Bayreuth. Die Buhs für den neuen „Ring“ wurden in der „Walküre“ und im „Siegfried“ noch heftiger. Und sie gelten nicht nur dem Regisseur Valentin Schwarz.

Die Buh-Attacken auf den bisher noch nicht vor den Vorhang getretenen Regisseur des neuen Bayreuther „Rings“ nahmen nach den Premieren der „Walküre“ und des „Siegfried“ an Aggressivität zu. Ebenso wie die szenischen Absurditäten und Ungereimtheiten der konzeptionell und handwerklich an Dilettantismus grenzenden Inszenierung des Österreichers Valentin Schwarz. Wobei die zu erwartenden Proteststürme nach der finalen „Götterdämmerung“ zu einem gleich großen Anteil Katharina Wagner gelten dürften, die mit der Verpflichtung von Schwarz einen jungen, mit größeren Opernprojekten wenig erfahrenen und mit dieser Herkulesaufgabe völlig überforderten Mann ins offene Messer laufen lässt.

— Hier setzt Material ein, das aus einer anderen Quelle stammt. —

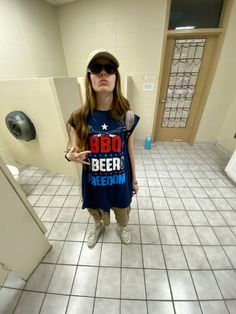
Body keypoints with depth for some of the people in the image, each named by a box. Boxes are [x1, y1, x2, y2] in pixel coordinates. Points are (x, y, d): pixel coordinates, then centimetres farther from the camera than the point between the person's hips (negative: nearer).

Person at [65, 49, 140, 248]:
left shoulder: (127, 117, -14)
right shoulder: (79, 117, -14)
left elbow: (130, 152, -4)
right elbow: (76, 152, 0)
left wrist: (134, 180, 5)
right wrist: (70, 156, -24)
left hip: (120, 179, 0)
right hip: (93, 180, 1)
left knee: (122, 209, 27)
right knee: (97, 211, 29)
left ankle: (123, 226, 65)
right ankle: (99, 225, 68)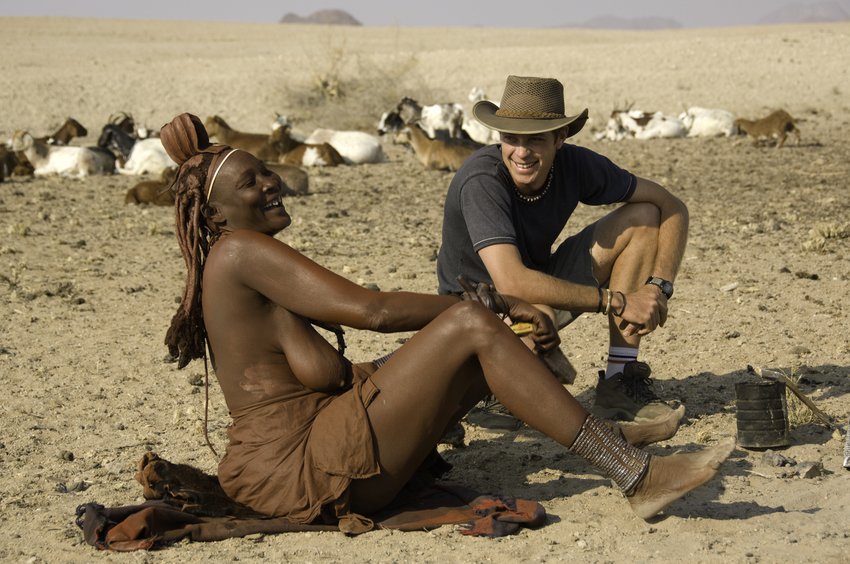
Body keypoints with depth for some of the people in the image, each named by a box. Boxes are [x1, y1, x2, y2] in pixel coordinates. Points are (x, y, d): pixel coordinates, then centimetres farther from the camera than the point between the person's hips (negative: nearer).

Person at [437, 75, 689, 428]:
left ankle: (619, 383, -8)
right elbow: (512, 283, -42)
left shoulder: (575, 165, -15)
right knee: (535, 313, -42)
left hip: (544, 286, 6)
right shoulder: (481, 181, -31)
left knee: (644, 216, -8)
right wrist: (616, 302, -37)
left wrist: (659, 288, -21)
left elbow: (672, 207, -5)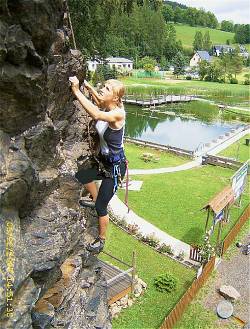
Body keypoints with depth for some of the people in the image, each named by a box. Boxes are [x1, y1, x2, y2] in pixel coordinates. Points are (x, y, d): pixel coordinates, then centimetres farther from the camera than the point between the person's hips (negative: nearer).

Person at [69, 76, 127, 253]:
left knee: (101, 206, 2)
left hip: (115, 166, -8)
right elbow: (99, 101, 22)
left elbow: (96, 114, -47)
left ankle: (101, 240, 27)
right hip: (104, 160, 8)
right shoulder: (106, 107, -4)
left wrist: (77, 90, -40)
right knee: (81, 176, 24)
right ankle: (96, 200, 48)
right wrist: (88, 87, 6)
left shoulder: (118, 114, -27)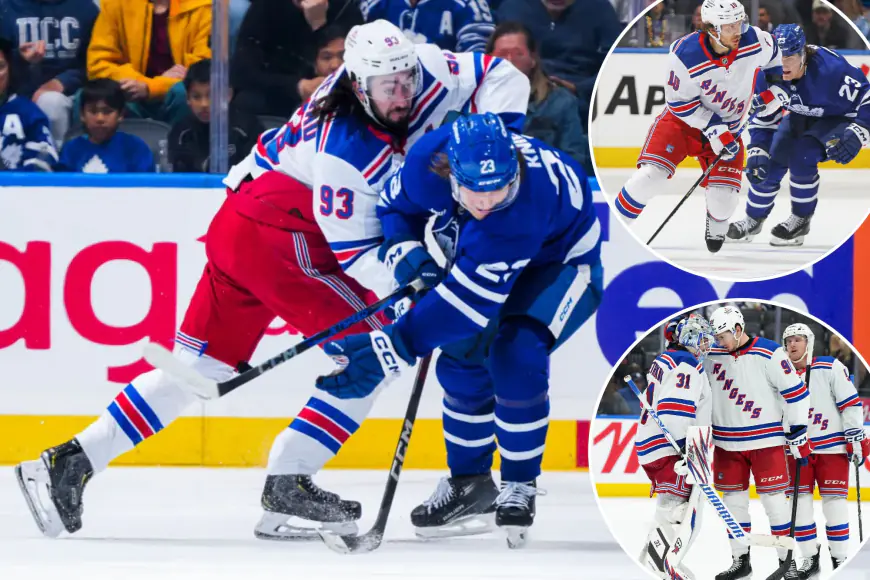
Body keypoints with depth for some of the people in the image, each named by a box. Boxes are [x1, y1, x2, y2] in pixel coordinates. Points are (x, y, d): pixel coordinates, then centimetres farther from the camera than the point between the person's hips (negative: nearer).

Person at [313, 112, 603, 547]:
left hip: (559, 262, -6)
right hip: (483, 256, 6)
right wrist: (405, 254, -27)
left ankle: (519, 487, -8)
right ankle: (469, 481, 19)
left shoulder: (526, 202, -45)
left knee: (514, 356, -25)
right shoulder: (427, 160, -30)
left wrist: (392, 348, -51)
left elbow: (469, 298, -46)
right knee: (461, 361, -3)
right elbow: (395, 207, -5)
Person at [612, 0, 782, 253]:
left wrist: (775, 89, 2)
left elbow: (776, 58, 6)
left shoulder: (755, 42, -19)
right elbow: (680, 103, -20)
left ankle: (716, 224, 30)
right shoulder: (685, 55, -29)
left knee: (724, 195, -8)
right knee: (651, 176, -21)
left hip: (727, 127, 3)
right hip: (682, 119, -3)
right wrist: (713, 129, -26)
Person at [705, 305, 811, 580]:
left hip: (766, 441, -5)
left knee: (774, 498, -4)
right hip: (727, 442, 5)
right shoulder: (713, 356, 3)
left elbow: (796, 392, -10)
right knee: (733, 500, 7)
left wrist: (797, 432, -10)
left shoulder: (769, 354, -12)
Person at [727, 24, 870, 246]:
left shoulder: (830, 69, -36)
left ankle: (801, 220, -6)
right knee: (771, 160, -4)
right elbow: (762, 118, -7)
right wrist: (757, 152, -19)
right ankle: (754, 219, 21)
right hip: (802, 117, 6)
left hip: (839, 118, -6)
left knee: (801, 155, -26)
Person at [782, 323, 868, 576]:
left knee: (834, 502, -5)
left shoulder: (830, 368, -6)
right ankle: (810, 558, 12)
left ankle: (840, 559, 2)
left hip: (832, 447, -4)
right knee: (800, 504, 3)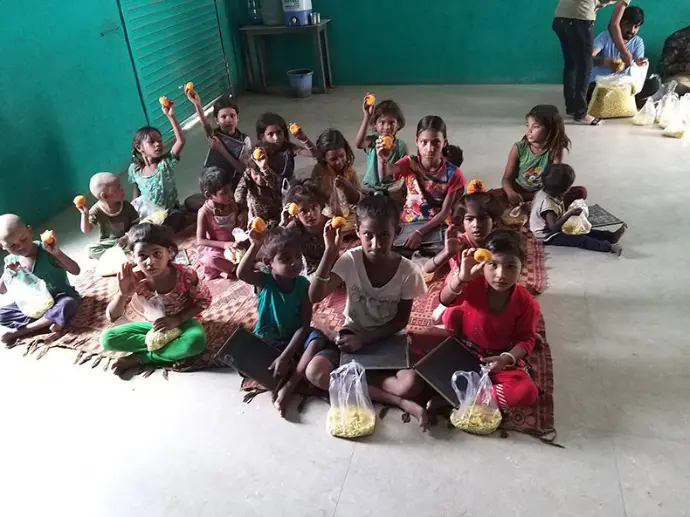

Es ist eine eigene Familien-Saga, die sich Schwarz zusammen dichtete. Man kann der insgesamt mangelhaften Textverständlichkeit der Aufführungen fast dankbar sein, wenn man nicht in jeder Sekunde daran erinnert wird, dass sich auf der Bühne etwas ganz anderes und viel Banaleres, fernab von jeder Atmosphäre oder Magie abspielt als es das Libretto und die Musik mit ihrer großen visionären und zeitlos aktuellen Strahlkraft ausdrücken.

Valentin Schwarz verbannt zentrale Symbole wie Weltesche, Ring und Schwert

Als Hemmschuh erweist sich Schwarz‘ Scheu vor der Symbolik des „Rings“. Ring, Gold, Schwert, Speer, Weltesche und Feuer kommen bei ihm nicht vor. Selbst der eigenwillige Frank Castorf erkannte in seiner letzten Bayreuther Produktion, dass die Symbole für die Kernbotschaft des Werks so wichtig sind wie die Leitmotive in der Partitur. Dass Brünnhilde bei Schwarz am Ende nicht auf dem Walküren-Felsen in Schlaf gebannt und durch ein Feuer vor unbefugten Freiern beschützt wird, überrascht unter diesen Vorzeichen nicht im Geringsten. Brünnhilde verabschiedet sich klammheimlich und muss ohne Feuerschutz von der Bühne abtreten. Auf der leeren Bühne prostet Wotans Gattin Fricka dem unterlegenen Göttervater zufrieden zu. Stößchen!

Wunder gibt es trotzdem. Immerhin fuchtelt Siegfried plötzlich mit einem aus dem Nichts auftauchenden Schwert herum, obwohl in der „Walküre“ das (nicht vorhandene) Schwert nicht aus der (nicht vorhandenen) Weltesche gezogen werden konnte und durch eine mickrige Pistole ersetzt wurde. Brünnhilde taucht nach ihrem in der „Walküre“ ausgefallenen Schlaf wie eine einbandagierte Mumie auf und darf die Welt und ihre Liebe zu Siegfried teilweise aus dem von Schwarz liebgewonnenen linken Bühnen-Off singen.

Daniela Köhler als Brünnhilde bot eine Bestleistung

Dabei bot Daniela Köhler mit ihrem leuchtenden, kaum angestrengten Sopran als Brünnhilde neben der Erda von Okka von der Damerau die beste vokale Leistung im „Siegfried“. Dass sie textverständlicher sang als der Wotan von Tomasz Konieczny, spricht nicht gerade für das Gesamtniveau des Abends. Andreas Schager als ungestümer junger Siegfried beeindruckte durch seine grenzenlose stimmliche Kraft, ließ es aber an differenzierten Zwischentönen mangeln. Und Arnold Bezuyen blieb der komplexen Partie des Mime zu viel an Feinheiten schuldig.

Klaus Florian Vogt sang textverständlich, Lise Davidsen brillierte mit ihrem Sopran

Die „Walküre“ retteten drei herausragende Sängerleistungen. Dazu gehören Lise Davidsen als Sieglinde mit ihrer riesigen, dennoch völlig entspannten und kerngesunden Sopranstimme, Klaus Florian Vogt, der als Siegmund bewies, dass man auch Wagner textverständlich singen kann, und der immer zuverlässige und in Hochform auflaufende Georg Zeppenfeld als Hunding.

Cornelius Meister brachte am Pult des Festspielorchesters die Aufführungen ordentlich durch die fast sechsstündigen Abende. Eine genauere Analyse folgt nach der „Götterdämmerung“.